For patients younger than 25, early removal minimizes the risk of postoperative pain, swelling, and infection. However, the National Institutes of Health (NIH) consensus statement issued in 1979 included the following warning that remains a standard of care:

"Although there are cogent orthodontic reasons for early removal of third molars, the group felt that the suggested practice of enucleation of third molar buds, based on predictive studies at age 7 to 9, is not currently acceptable."

(You can read the entire statement on the NIH Web site.)

Most extractions of third molars are on patients in their teens and early 20s. This population has many indications for removal, including periodontal defects, caries, pulpal/periapical involvement, lack of physiologic space, ectopic tooth position, interference with orthodontic tooth movement, medical necessity, resorption, interference with a prosthetic treatment plan, and pathology associated with a tumor.

The most common reason for removal is the lack of space for eruption and maintenance, which leads to chronic pericoronitis, according to Dr. Rafetto. Some doctors are still performing operculectomies on these teeth.

"Operculectomy is a nonproductive procedure.... All you've done is delay the inevitable removal of the teeth," Dr. Rafetto told the ADA audience.

The focus of his seminar was not technique but decision-making based on the latest scientific evidence. He made the topic slightly more entertaining than a dental school lecture by interspersing photos of his travels around the world with Health Volunteers Overseas with numerous slides of articles from oral surgery journals.

The highlight of Dr. Rafetto's two-and-a-half-hour lecture was his myth busters portion, in which he examined commonly held beliefs about third molars and confirmed or destroyed the myth:

Myth #1: The course of an uninterrupted third molar may be predicted.
Conclusion: No

It is not possible to predict in all cases. Inadequate hard tissue space is the most significant variable associated with third molar impaction. His online review of the literature demonstrated that third molars remaining AFTER a patient reaches the age of 25 can and do change position.

Myth #2: Third molar impaction contributes to dental crowding.
Conclusion: Yes (Sorta)

Oral and maxillofacial surgeons, orthodontists, and the general public have long associated incisor crowding with the eruption of the third molars because they often occur around the same time. The eruption of these teeth adds about 1.7 mm of crowding so it plays some role, but it may not be "clinically significant," according to Dr. Rafetto. He believes the causes of crowding are multifactional and removal should be based on other indications, as well.

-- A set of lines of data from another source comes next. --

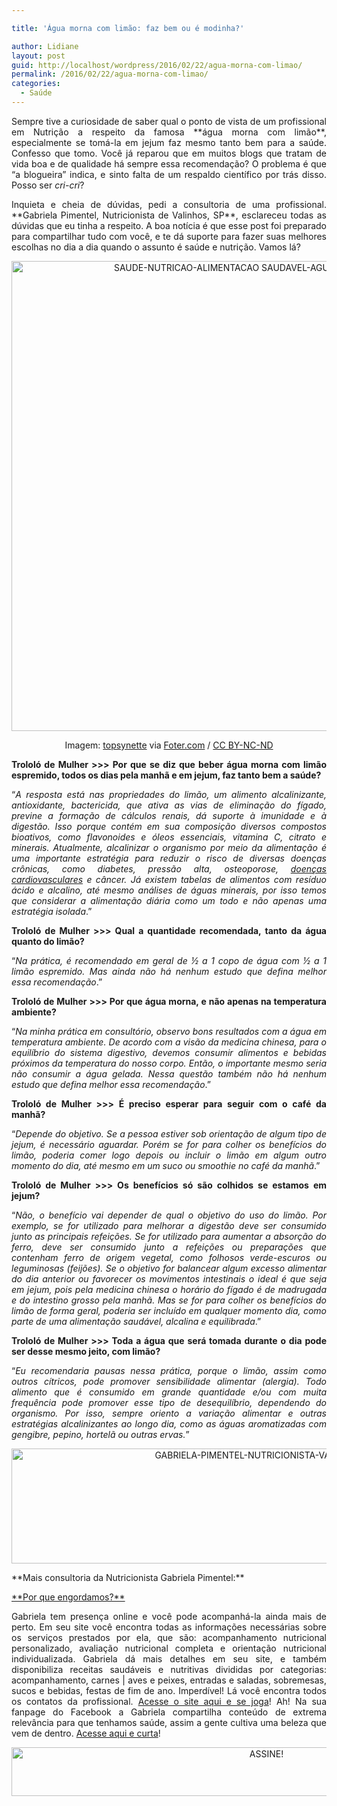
 ```yaml
---

title: 'Água morna com limão: faz bem ou é modinha?'

author: Lidiane
layout: post
guid: http://localhost/wordpress/2016/02/22/agua-morna-com-limao/
permalink: /2016/02/22/agua-morna-com-limao/
categories:
  - Saúde
---
```

<p align="justify">
  Sempre tive a curiosidade de saber qual o ponto de vista de um profissional em Nutrição a respeito da famosa **água morna com limão**, especialmente se tomá-la em jejum faz mesmo tanto bem para a saúde. Confesso que tomo. Você já reparou que em muitos blogs que tratam de vida boa e de qualidade há sempre essa recomendação? O problema é que “a blogueira” indica, e sinto falta de um respaldo científico por trás disso. Posso ser <em>cri-cri</em>?
</p>

<p align="justify">
  Inquieta e cheia de dúvidas, pedi a consultoria de uma profissional. **Gabriela Pimentel, Nutricionista de Valinhos, SP**, esclareceu todas as dúvidas que eu tinha a respeito. A boa notícia é que esse post foi preparado para compartilhar tudo com você, e te dá suporte para fazer suas melhores escolhas no dia a dia quando o assunto é saúde e nutrição. Vamos lá?
</p>

<p align="center">
  <img class="alignnone size-full wp-image-11964" src="http://www.trololodemulher.com.br/blog/wp-content/uploads/2016/02/SAUDE-NUTRICAO-ALIMENTACAO-SAUDAVEL-AGUA-COM-LIMAO.jpg" alt="SAUDE-NUTRICAO-ALIMENTACAO SAUDAVEL-AGUA COM LIMAO" width="751" height="752" />
</p>

<p align="center">
  Imagem: <a href="https://www.flickr.com/photos/topsynette/7782060976/" target="_blank">topsynette</a> via <a href="http://foter.com/" target="_blank">Foter.com</a> / <a href="http://creativecommons.org/licenses/by-nc-nd/2.0/" target="_blank">CC BY-NC-ND</a>
</p>

<p align="justify">
  <b>Trololó de Mulher >>> Por que se diz que beber água morna com limão espremido, todos os dias pela manhã e em jejum, faz tanto bem a saúde?</b>
</p>

<p align="justify">
  “<em>A resposta está nas propriedades do limão, um alimento alcalinizante, antioxidante, bactericida, que ativa as vias de eliminação do fígado, previne a formação de cálculos renais, dá suporte à imunidade e à digestão. Isso porque contém em sua composição diversos compostos bioativos, como flavonoides e óleos essenciais, vitamina C, citrato e minerais. Atualmente, alcalinizar o organismo por meio da alimentação é uma importante estratégia para reduzir o risco de diversas doenças crônicas, como diabetes, pressão alta, osteoporose, <a href="http://www.trololodemulher.com.br/2013/09/23/coracao-doenca-cardiovascular/" target="_blank">doenças cardiovasculares</a> e câncer. Já existem tabelas de alimentos com resíduo ácido e alcalino, até mesmo análises de águas minerais, por isso temos que considerar a alimentação diária como um todo e não apenas uma estratégia isolada</em>.”
</p>

<p align="justify">
  <b>Trololó de Mulher >>> Qual a quantidade recomendada, tanto da água quanto do limão?</b>
</p>

<p align="justify">
  “<em>Na prática, é recomendado em geral de ½ a 1 copo de água com ½ a 1 limão espremido. Mas ainda não há nenhum estudo que defina melhor essa recomendação</em>.”
</p>

<p align="justify">
  <b>Trololó de Mulher >>> Por que água morna, e não apenas na temperatura ambiente?</b>
</p>

<p align="justify">
  “<em>Na minha prática em consultório, observo bons resultados com a água em temperatura ambiente. De acordo com a visão da medicina chinesa, para o equilíbrio do sistema digestivo, devemos consumir alimentos e bebidas próximos da temperatura do nosso corpo. Então, o importante mesmo seria não consumir a água gelada. Nessa questão também não há nenhum estudo que defina melhor essa recomendação</em>.”
</p>

<p align="justify">
  <b>Trololó de Mulher >>> É preciso esperar para seguir com o café da manhã?</b>
</p>

<p align="justify">
  “<em>Depende do objetivo. Se a pessoa estiver sob orientação de algum tipo de jejum, é necessário aguardar. Porém se for para colher os benefícios do limão, poderia comer logo depois ou incluir o limão em algum outro momento do dia, até mesmo em um suco ou smoothie no café da manhã</em>.”
</p>

<p align="justify">
  <b>Trololó de Mulher >>> Os benefícios só são colhidos se estamos em jejum?</b>
</p>

<p align="justify">
  “<em>Não, o benefício vai depender de qual o objetivo do uso do limão. Por exemplo, se for utilizado para melhorar a digestão deve ser consumido junto as principais refeições. Se for utilizado para aumentar a absorção do ferro, deve ser consumido junto a refeições ou preparações que contenham ferro de origem vegetal, como folhosos verde-escuros ou leguminosas (feijões). Se o objetivo for balancear algum excesso alimentar do dia anterior ou favorecer os movimentos intestinais o ideal é que seja em jejum, pois pela medicina chinesa o horário do fígado é de madrugada e do intestino grosso pela manhã. Mas se for para colher os benefícios do limão de forma geral, poderia ser incluído em qualquer momento dia, como parte de uma alimentação saudável, alcalina e equilibrada</em>.”
</p>

<p align="justify">
  <b>Trololó de Mulher >>> Toda a água que será tomada durante o dia pode ser desse mesmo jeito, com limão?</b>
</p>

<p align="justify">
  “<em>Eu recomendaria pausas nessa prática, porque o limão, assim como outros cítricos, pode promover sensibilidade alimentar (alergia). Todo alimento que é consumido em grande quantidade e/ou com muita frequência pode promover esse tipo de desequilíbrio, dependendo do organismo. Por isso, sempre oriento a variação alimentar e outras estratégias alcalinizantes ao longo dia, como as águas aromatizadas com gengibre, pepino, hortelã ou outras ervas.</em>”
</p>

<p align="center">
  <img class="alignnone size-full wp-image-11963" src="http://www.trololodemulher.com.br/blog/wp-content/uploads/2016/02/GABRIELA-PIMENTEL-NUTRICIONISTA-VALINHOS-SP.jpg" alt="GABRIELA-PIMENTEL-NUTRICIONISTA-VALINHOS-SP" width="800" height="184" />
</p>

<p align="justify">
  **Mais consultoria da Nutricionista Gabriela Pimentel:**
</p>

<p align="justify">
  <a href="http://www.belezacorpoecia.com/por-que-engordamos/" target="_blank">**Por que engordamos?**</a>
</p>

<p align="justify">
  Gabriela tem presença online e você pode acompanhá-la ainda mais de perto. Em seu site você encontra todas as informações necessárias sobre os serviços prestados por ela, que são: acompanhamento nutricional personalizado, avaliação nutricional completa e orientação nutricional individualizada. Gabriela dá mais detalhes em seu site, e também disponibiliza receitas saudáveis e nutritivas divididas por categorias: acompanhamento, carnes | aves e peixes, entradas e saladas, sobremesas, sucos e bebidas, festas de fim de ano. Imperdível! Lá você encontra todos os contatos da profissional. <a href="http://www.gabrielanutricionista.com.br/" target="_blank">Acesse o site aqui e se joga</a>! Ah! Na sua fanpage do Facebook a Gabriela compartilha conteúdo de extrema relevância para que tenhamos saúde, assim a gente cultiva uma beleza que vem de dentro. <a href="https://www.facebook.com/gabinutricionista" target="_blank">Acesse aqui e curta</a>!
</p>

<p align="center">
  <a href="http://feedburner.google.com/fb/a/mailverify?uri=blogBichaFemea&loc=en_US" target="_blank"><img class="alignnone size-full wp-image-10439" src="http://www.trololodemulher.com.br/blog/wp-content/uploads/2014/09/ASSINE.png" alt="ASSINE!" width="800" height="78" /></a>
</p>

<p align="justify">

Myth #3: All third molar sites heal the same.
Conclusion: No

Clinical research published in the Journal of Clinical Periodontology (January 1991, Vol. 18:1, pp. 37-43) by Kugelberg et al demonstrated that in young patients, alvelolar bone in the third molar areas repairs to normal levels, unlike in older patients. So age is an issue. Factors such as perio status, tooth position, and age contribute to the development of defects. In fact, the tissue on the distal of second molars has more of the pathologic, complex microorganisms associated with periodontitis.

While dentists can't predict the course of third molars, they may be able to predict who will have a more difficult recovery. Variables associated with prolonged recovery time include time (older patients), position below the occlusal plane, gender (females have more problems), and prior symptoms.

Corticosteroids, antibiotics, and pre-emptive analgesics do reduce swelling, infection, and pain. Like any procedure, it is important to inform patients of the risk, along with the benefits, of tooth removal.

Ultimately, removal of the third molars "can improve the quality of life for patients," Dr. Rafetto said. "Waiting for symptoms to appear is not necessarily good care."